==== DATA TO PROCESS ====

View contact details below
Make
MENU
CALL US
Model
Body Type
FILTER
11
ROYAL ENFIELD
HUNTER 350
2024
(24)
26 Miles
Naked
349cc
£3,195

====
==== DATA TO PROCESS ====

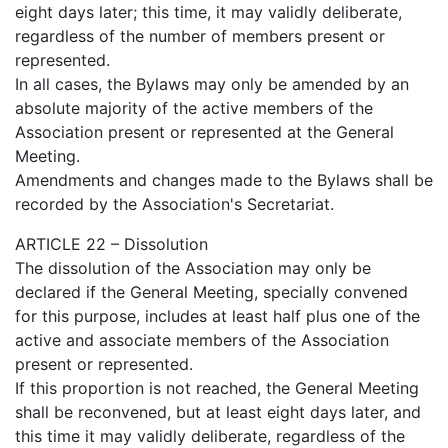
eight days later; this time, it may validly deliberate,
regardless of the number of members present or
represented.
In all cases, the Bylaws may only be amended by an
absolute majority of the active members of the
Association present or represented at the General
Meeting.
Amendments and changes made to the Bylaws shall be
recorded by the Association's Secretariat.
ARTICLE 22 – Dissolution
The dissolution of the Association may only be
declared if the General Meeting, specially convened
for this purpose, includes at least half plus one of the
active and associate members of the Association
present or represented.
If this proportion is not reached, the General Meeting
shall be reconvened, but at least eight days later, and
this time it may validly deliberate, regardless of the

====
==== DATA TO PROCESS ====

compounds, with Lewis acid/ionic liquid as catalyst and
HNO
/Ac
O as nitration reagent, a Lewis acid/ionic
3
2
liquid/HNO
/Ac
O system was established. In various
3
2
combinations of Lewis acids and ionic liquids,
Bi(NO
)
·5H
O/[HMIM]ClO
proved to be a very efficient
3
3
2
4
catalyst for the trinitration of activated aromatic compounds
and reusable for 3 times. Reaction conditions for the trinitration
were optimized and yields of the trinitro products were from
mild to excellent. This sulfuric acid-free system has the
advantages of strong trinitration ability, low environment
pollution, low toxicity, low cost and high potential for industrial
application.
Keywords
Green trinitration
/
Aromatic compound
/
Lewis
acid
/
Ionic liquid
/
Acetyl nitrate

====

▸ DIRECTIVE: Please turn the lines of the material between the line containing "compounds, with Lewis" and the line containing "Acetyl nitrate", inclusive, into a numbered list, leaving out any blank lines.

▸ ANSWER AREA:
1. compounds, with Lewis acid/ionic liquid as catalyst and
2. HNO
3. /Ac
4. O as nitration reagent, a Lewis acid/ionic
5. 3
6. 2
7. liquid/HNO
8. /Ac
9. O system was established. In various
10. 3
11. 2
12. combinations of Lewis acids and ionic liquids,
13. Bi(NO
14. )
15. ·5H
16. O/[HMIM]ClO
17. proved to be a very efficient
18. 3
19. 3
20. 2
21. 4
22. catalyst for the trinitration of activated aromatic compounds
23. and reusable for 3 times. Reaction conditions for the trinitration
24. were optimized and yields of the trinitro products were from
25. mild to excellent. This sulfuric acid-free system has the
26. advantages of strong trinitration ability, low environment
27. pollution, low toxicity, low cost and high potential for industrial
28. application.
29. Keywords
30. Green trinitration
31. /
32. Aromatic compound
33. /
34. Lewis
35. acid
36. /
37. Ionic liquid
38. /
39. Acetyl nitrate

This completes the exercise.